Search code examples
imagehadoopmapreducehdfssequencefile

Error when getting original images from Hadoop sequenceFile


I first pack all my images into Hadoop sequenceFile:

FSDataInputStream in = null;    
in = fs.open(new Path(uri)); //uri is the image location in HDFS
byte buffer[] = new byte[in.available()];
in.read(buffer);
context.write(imageID, new BytesWritable(buffer));

Then I want to get my original images back from Sequence file, in the reducer:

BufferedImage imag;    
imag = ImageIO.read(new ByteArrayInputStream(value.getBytes())); 

But the image is not properly got, since I have this error:

Error: javax.imageio.IIOException: Error reading PNG image data
Caused by: java.io.EOFException: Unexpected end of ZLIB input stream

My question is how to get original images from sequence file in hadoop?


Solution

  • The problem is I use the wrong way to read the stream.

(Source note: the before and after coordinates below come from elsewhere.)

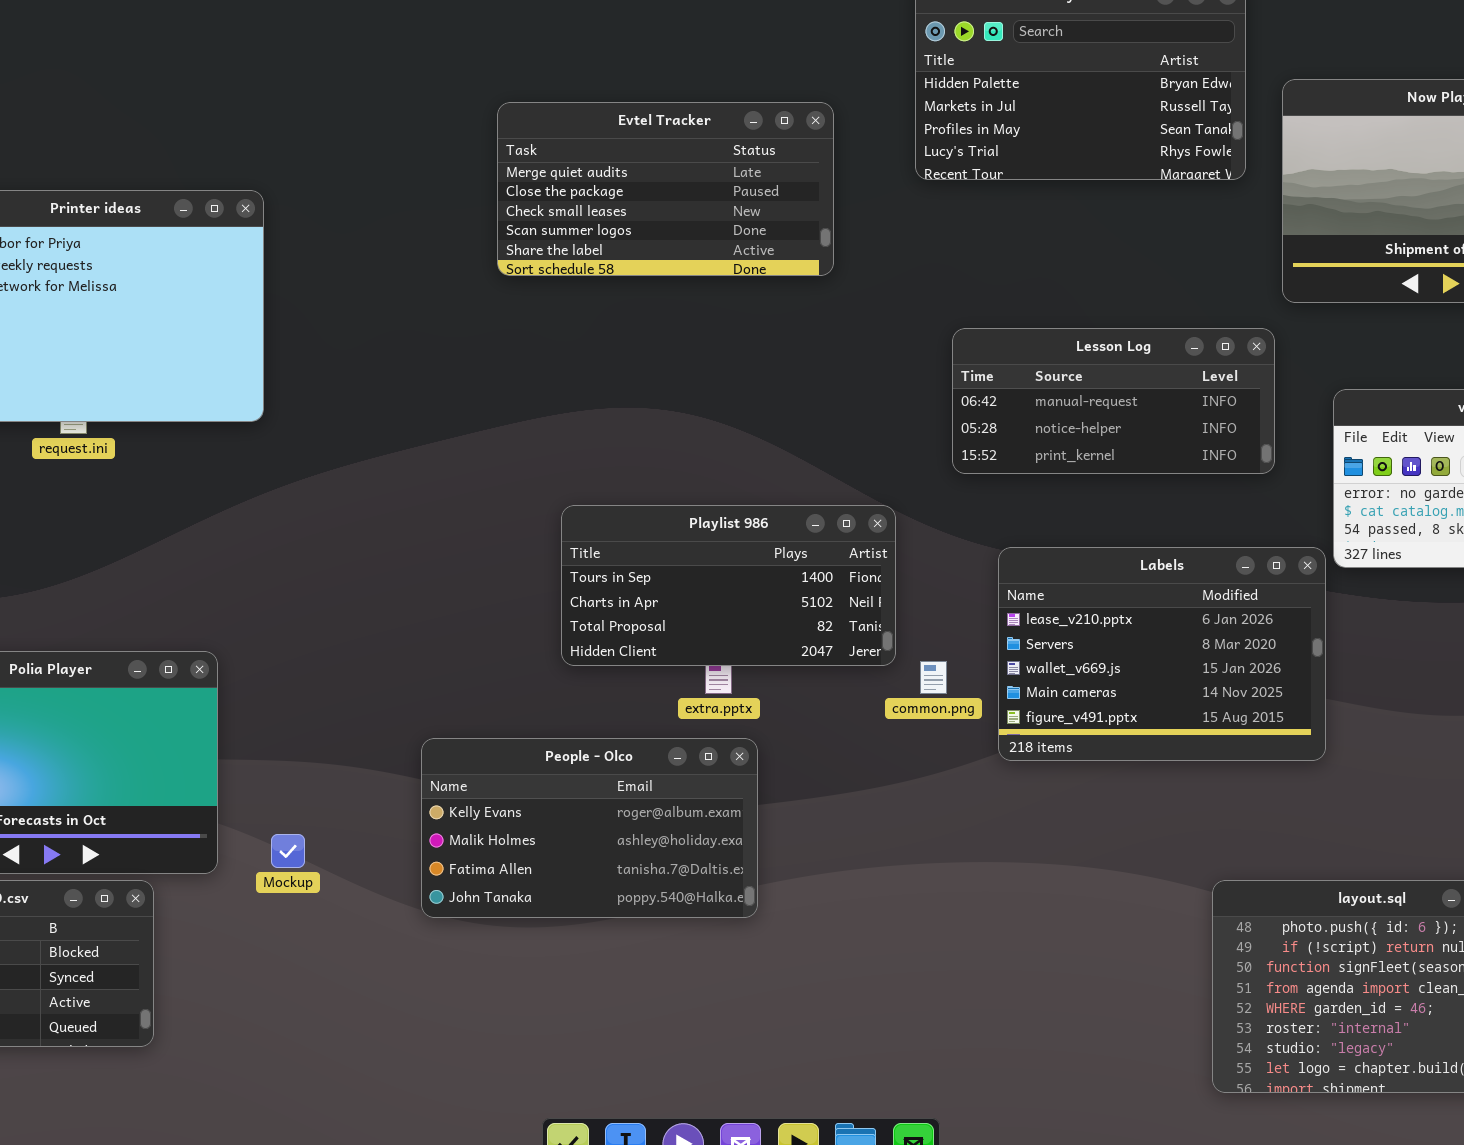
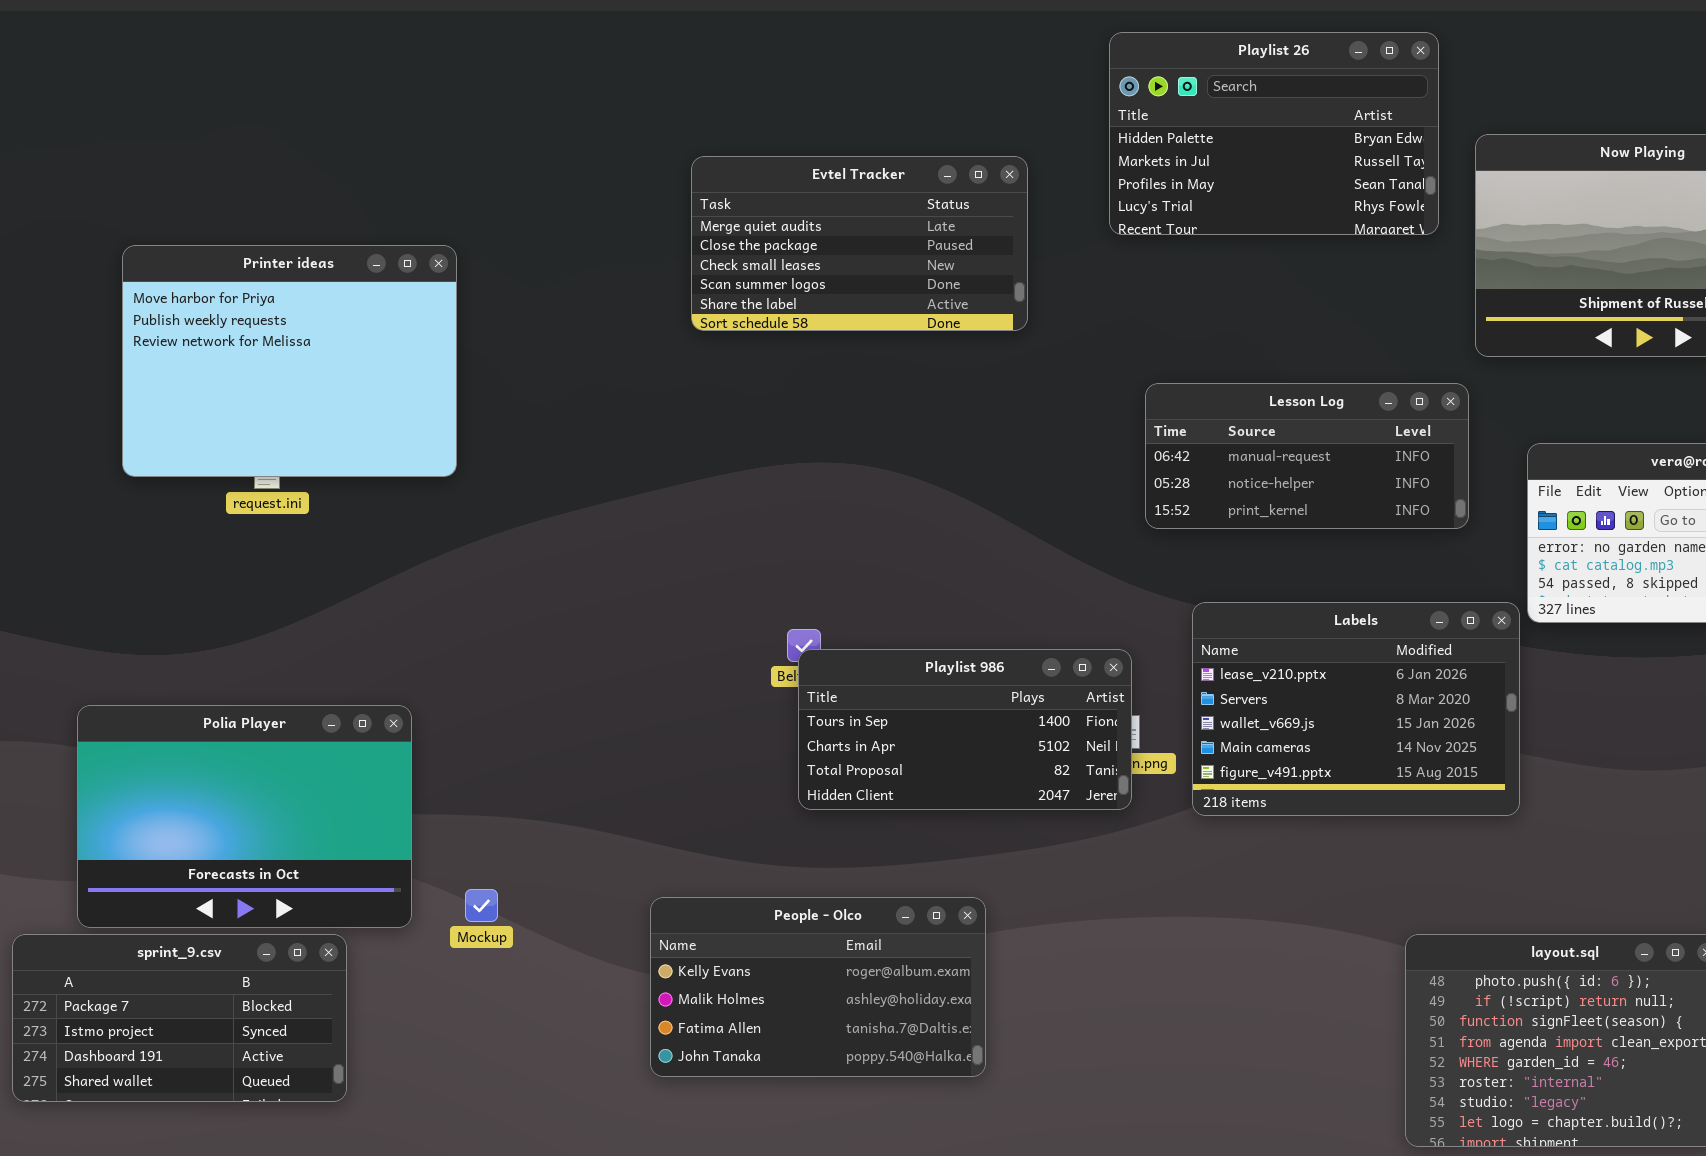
Playlist 986: [561,505,896,666] -> [798,649,1132,810], moved
People - Olco: [421,738,758,918] -> [650,897,986,1077], moved

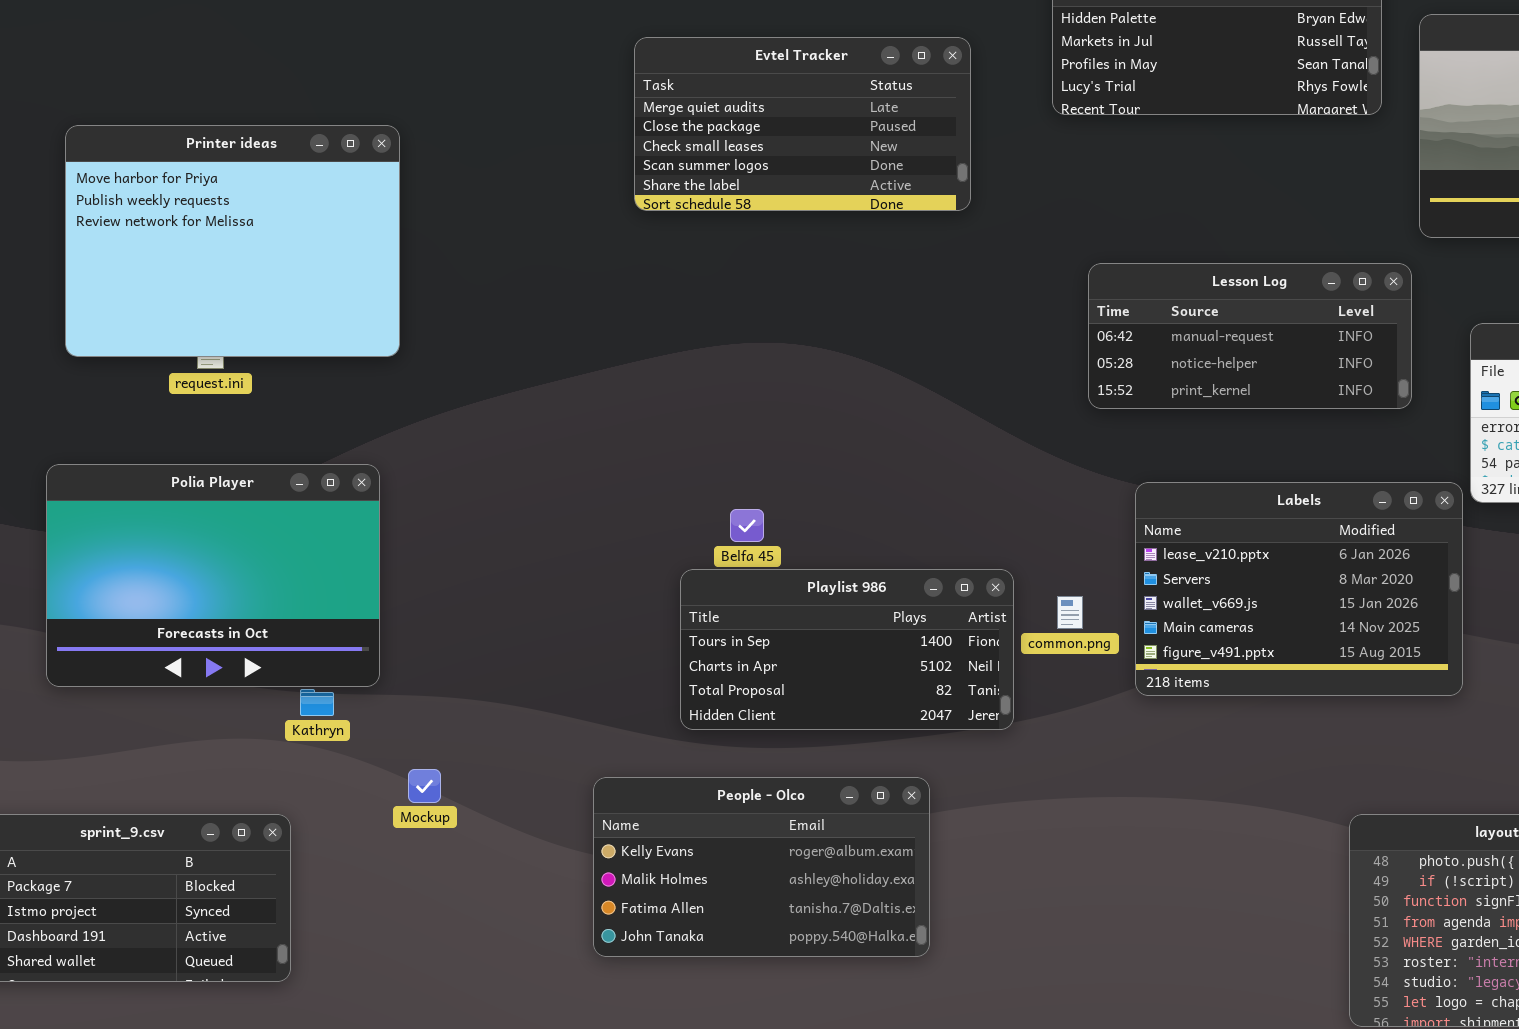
Playlist 986: [798,649,1132,810] -> [680,569,1014,730], moved
Polia Player: [77,705,412,928] -> [46,464,380,687], moved

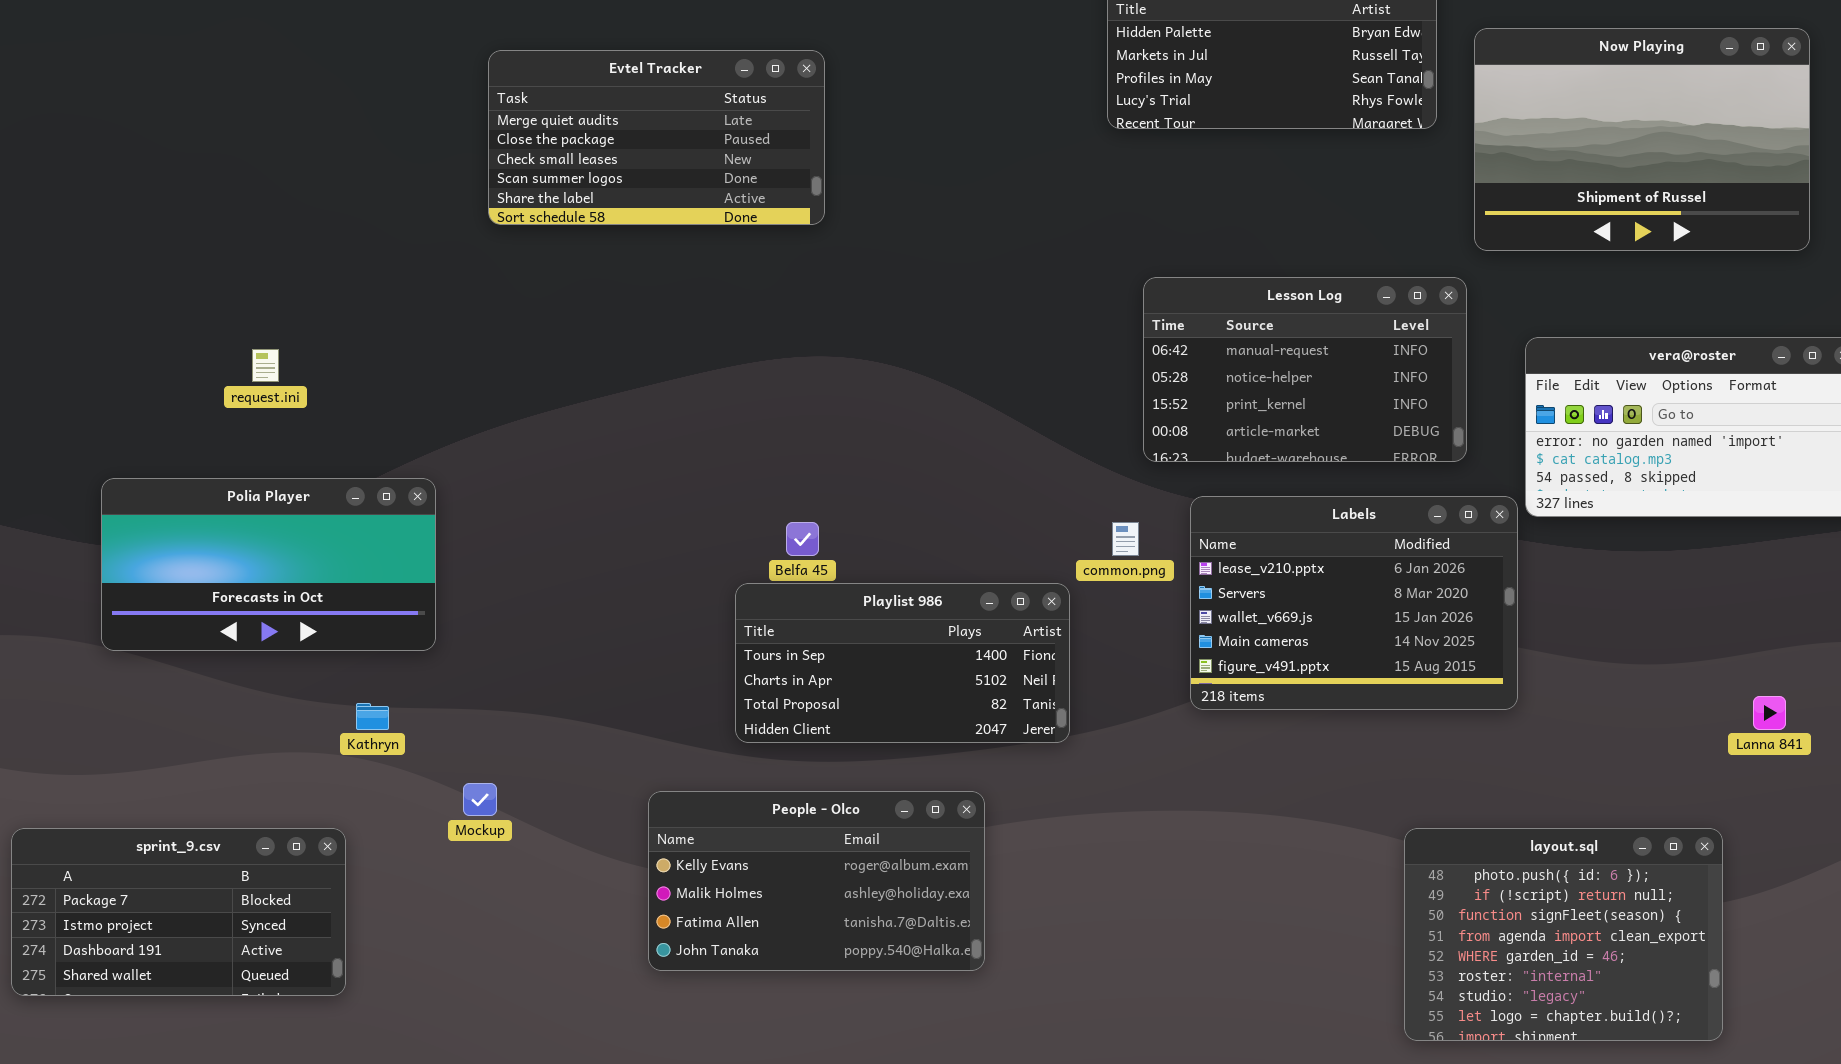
Evtel Tracker: [634,37,971,211] -> [488,50,825,225], moved
Printer ideas: [65,125,400,357] -> none, closed
Lesson Log: [1088,263,1412,409] -> [1143,277,1467,462], resized
Polia Player: [46,464,380,687] -> [101,478,436,651], resized
common.png: [1057,596,1083,629] -> [1112,522,1139,556], moved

Here is the right way.:

    import org.apache.commons.io.IOUtils;
    Configuration confHadoop = new Configuration();
    FileSystem fs = FileSystem.get(confHadoop);
    Path file = new Path(fs.getUri().toString() + "/" + fileName);
    in = fs.open(file);
    byte[] buffer = IOUtils.toByteArray(in);
    

    Then the buffer can be written to sequenceFile by new BytesWritable(buffer). Same when you read from the sequenceFile.